Other tech giants, including IBM, have also channeled their expertise into the turnaround domain, creating unified platforms to enhance collaboration and streamline operations. An array of tech solutions, from emerging startups like Aerogility and EXSYN to long-time tech pioneers like Honeywell and IBS Software, are also making waves in this space. Not to mention airline-owned solutions such as those from Lufthansa Systems.

What all these examples have in common is that they lie at the intersection of data, people, and technology, making sense of the data and connecting the right people.

3. The AI-Driven Future

The journey of innovation in airline operations is steadily integrating AI technologies, not only for monitoring and detecting but also for proactive adjustments that enhance operational efficiency.

A prime example of this unfolding AI future is the “Deep Turnaround” system at Amsterdam Schiphol Airport (AMS). This AI-driven solution, equipped with cameras, tracks over 70 steps in the aircraft turnaround process to predict its duration and estimate when a plane is ready to push back from the gate. Although still in its early stages, “Deep Turnaround” has already shown positive results and is not limited to Schiphol. Recently, it was revealed that this system is also being tested at other airports, including Eindhoven Airport

With this in mind, imagine the expansive potential of such technology. For instance, an AI system could use real-time weather updates to foresee delays and automatically redirect fuel or cargo handling to another aircraft due for an imminent departure. This proactive adaptation ensures no time is wasted, resources are optimally utilized, and the integrity of the flight schedule is maintained. These advancements signal a future where AI not only tracks and reports but dynamically orchestrates operational decisions, leading to more efficient, timely, and sustainable airline operations.

This future vision underscores a seamless, automated ecosystem where every piece of data is not just collected but also actioned upon in real-time, ensuring optimal turnaround efficiency.

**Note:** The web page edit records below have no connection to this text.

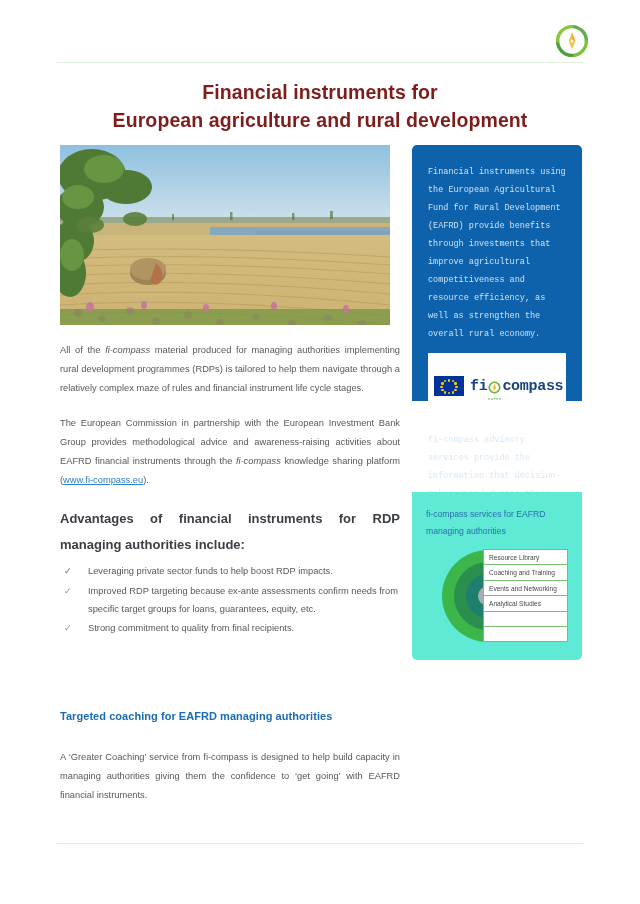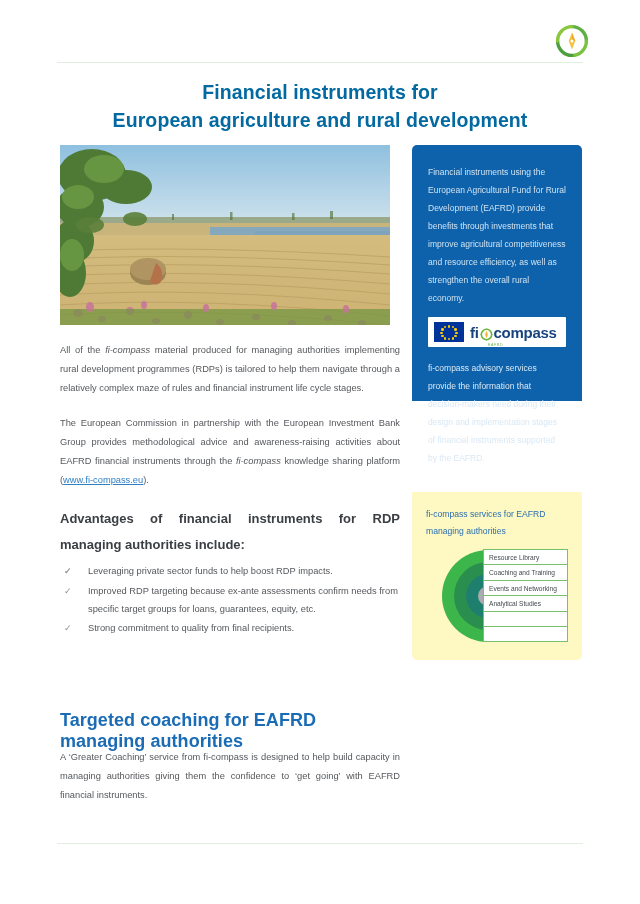--- a/index.html
+++ b/index.html
@@ -39,7 +39,7 @@
     top: 78px; left: 60px;
     width: 520px;
     text-align: center;
-    color: #0369a1;
+    color: #7f1d1d;
     font-size: 19.5px;
     font-weight: bold;
     line-height: 1.46;

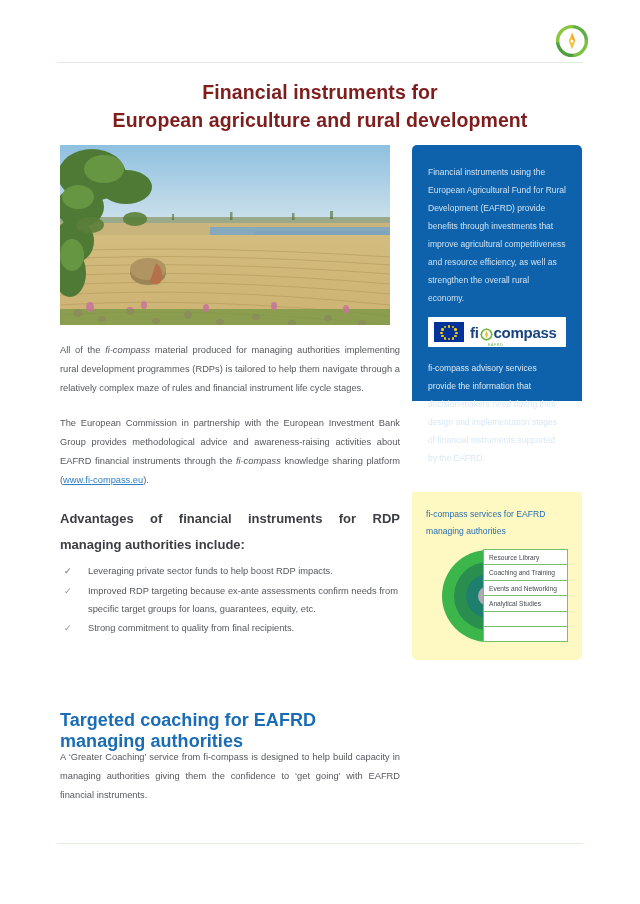--- a/index.html
+++ b/index.html
@@ -123,6 +123,7 @@
     background: #0d62ab;
     border-radius: 5px 5px 0 0;
     padding: 18px 16px 0 16px;
+    font-family: Liberation Mono, monospace;
   }
   .blue-text {
     font-size: 8.5px;

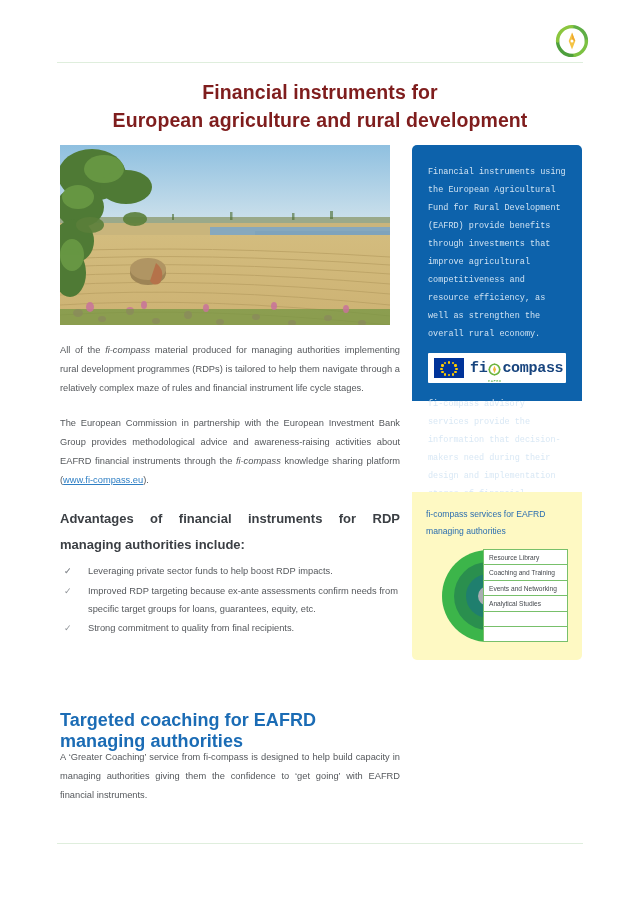--- a/index.html
+++ b/index.html
@@ -135,7 +135,7 @@
   .logo-box {
     background: #ffffff;
     margin: 10px 0 12px 0;
-    padding: 5px 6px;
+    padding: 23px 6px;
     display: flex;
     align-items: center;
     gap: 6px;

In wrapping up, it's clear that the most effective solutions for airlines emerge from the synergy of innovation, data, and technology. These elements serve as invaluable aids to dispatchers and movement controllers, offering enhanced visibility and informed decision-making. However, it's important to recognize that while these advancements significantly assist operational processes, they are not replacements for human insight. Commercial considerations and other critical factors still require human oversight and intervention. As the airline industry continues to evolve, the adept management of turnaround times, augmented by these technological aids, will play a crucial role in determining its future course and success.